Il resto è storia recentissima. Una settimana dopo – è venerdì 13 – il governo vara un complicato intervento attraverso Invitalia e Mediocredito Centrale che Conte aveva negato fino a poche ore prima. Spiega ancora la fonte di governo Pd: «Al netto delle responsabilità della vigilanza, è innegabile che qualcuno stia soffiando sul fuoco per far saltare la nomina di Daniele Franco a direttore generale di Banca d’Italia». Franco, fino a qualche mese fa Ragioniere generale dello Stato, aveva rinunciato alla conferma dopo molti confronti muscolari con i Cinque Stelle su vari provvedimenti di spesa.
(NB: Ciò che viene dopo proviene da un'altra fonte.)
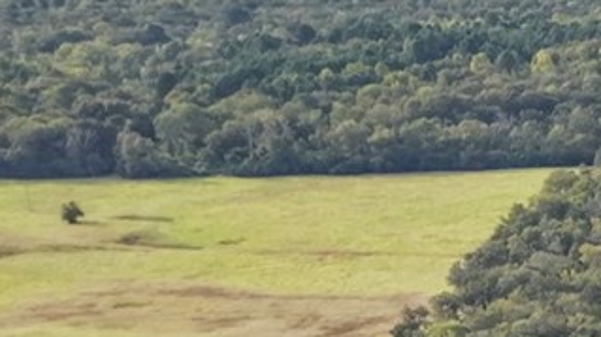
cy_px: 992
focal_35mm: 168
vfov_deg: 6.6
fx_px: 2676
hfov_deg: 10.6
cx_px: 1534
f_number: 1.8
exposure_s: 1/1000
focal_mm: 8.67
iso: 200
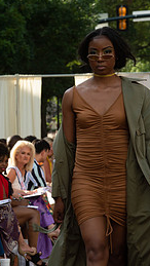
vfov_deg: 8.8
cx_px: 84
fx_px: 1730
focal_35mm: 245
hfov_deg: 5.0
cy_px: 194
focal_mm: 135
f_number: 10
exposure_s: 1/160
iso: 400
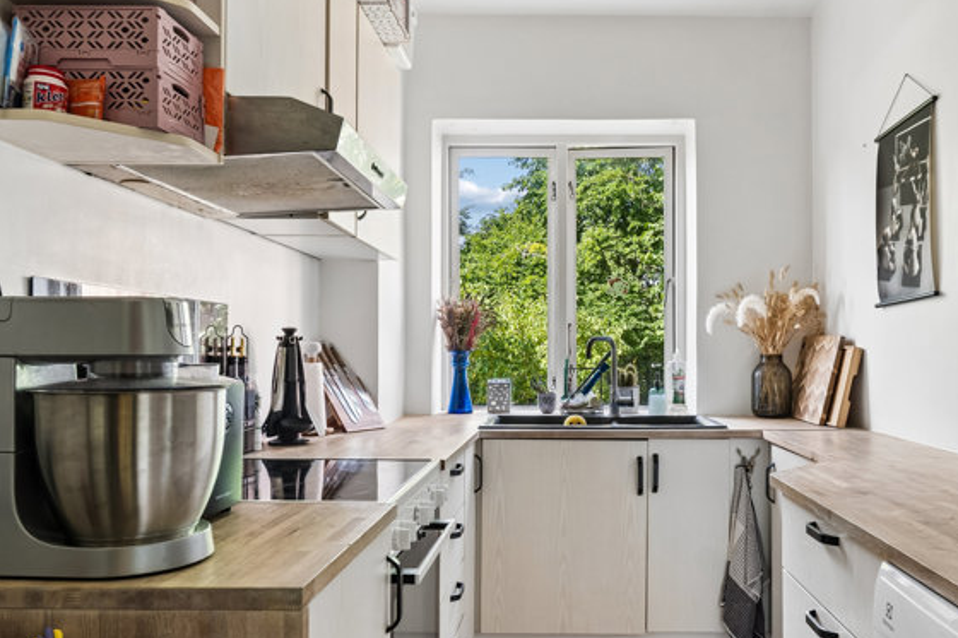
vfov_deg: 42.2
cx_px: 559
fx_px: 827
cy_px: 350
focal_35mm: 31
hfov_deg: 59.8
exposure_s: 1/5
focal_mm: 14.5
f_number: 8
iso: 200
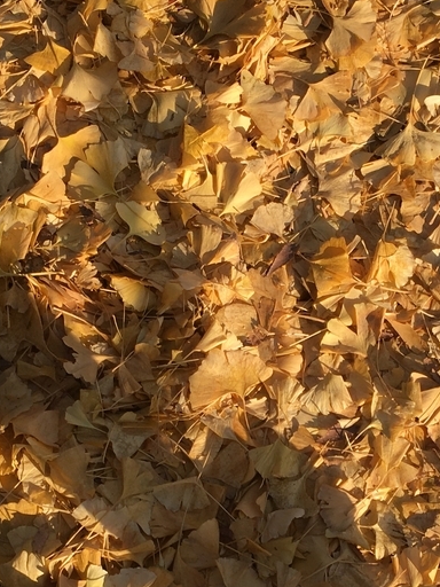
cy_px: 478
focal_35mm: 68
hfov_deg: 21.5
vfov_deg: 27.9
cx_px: 290
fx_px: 1152
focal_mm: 4.15
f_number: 2.2
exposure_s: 1/927
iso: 25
Nonostante questo, a valle dell’indicazione di Fabio Panetta a membro italiano del board della Banca centrale europea, Franco è tuttora il candidato naturale alla poltrona di numero due dell’Istituto. La scelta del nuovo presidente della Commissione di inchiesta sulle banche sarà la cartina di tornasole del clima che si respira nei Palazzi: ieri il leader dei Cinque stelle Di Maio ha annunciato il «passo di lato» del senatore Elio Lannutti.